*PROVIDED PASSAGE:*
An ode the extreme landscape of Nevada's Great Basin Desert—its terrain, its wildlife, and how an intrepid father and two little girls have made the wilderness their home


Combining natural history, humor, and personal narrative, Raising Wild is an intimate exploration of Nevada’s Great Basin Desert, the wild and extreme land of high desert caliche and juniper, of pronghorn antelope and mountain lions, where wildfires and snowstorms threaten in equal measure. 

Michael Branch “earned his whiskers” in the Great Basin Desert of northwestern Nevada, in the wild and extreme landscape where he lives off the grid with his wife and two curious little girls. Shifting between pastoral passages on the beauty found in the desert and humorous tales of the humility of being a father, Raising Wild offers an intimate portrait of a landscape where mountain lions and ground squirrels can threaten in equal measure. With Branch’s distinct lyricism and wit, this exceedingly barren landscape becomes a place resonant with the rattle of snakes, the plod of pronghorn antelope, and the rustle of juniper trees, a place that is teeming with energy, surprise, and an endless web of connections. Part memoir, part homage to an environment all-to-often brushed aside as inhospitable, Raising Wild offers an intergenerational approach to nature, family, and the forgotten language of wildness.

*DATA EXCERPT:*

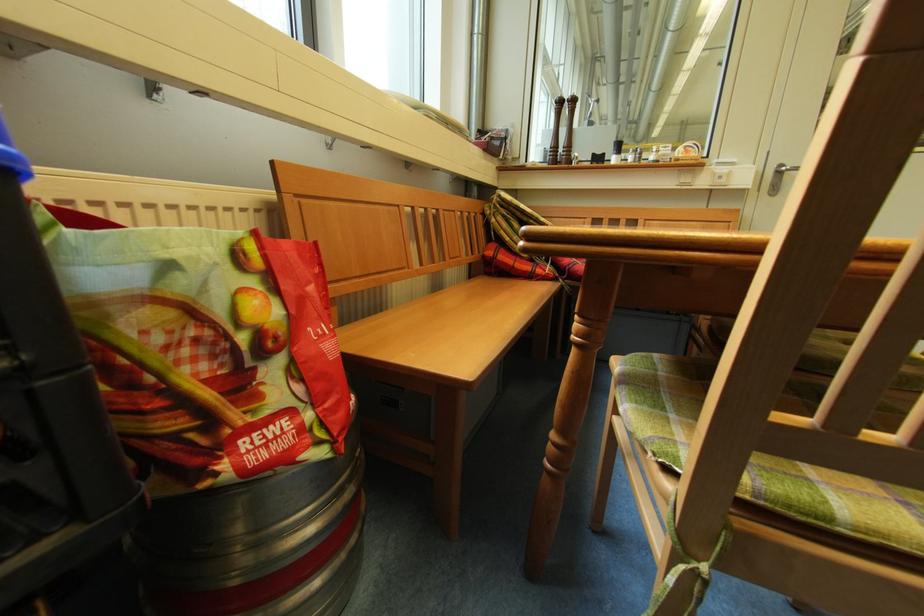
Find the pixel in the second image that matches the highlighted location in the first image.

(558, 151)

*DIRECTIONS:*
1. Reproduce word for word everything in the book description from "An ode the extreme" down to "snowstorms threaten in equal measure.".
2. Answer these questions from the book description:
(a) Which two threats does the second paragraph say come "in equal measure"?
(b) In what part of Nevada does Michael Branch live?
(c) Who lives off the grid with him?

*SOLUTIONS:*
1.
An ode the extreme landscape of Nevada's Great Basin Desert—its terrain, its wildlife, and how an intrepid father and two little girls have made the wilderness their home


Combining natural history, humor, and personal narrative, Raising Wild is an intimate exploration of Nevada’s Great Basin Desert, the wild and extreme land of high desert caliche and juniper, of pronghorn antelope and mountain lions, where wildfires and snowstorms threaten in equal measure.

2.
(a) Wildfires and snowstorms.
(b) Northwestern Nevada, in the Great Basin Desert.
(c) His wife and two curious little girls.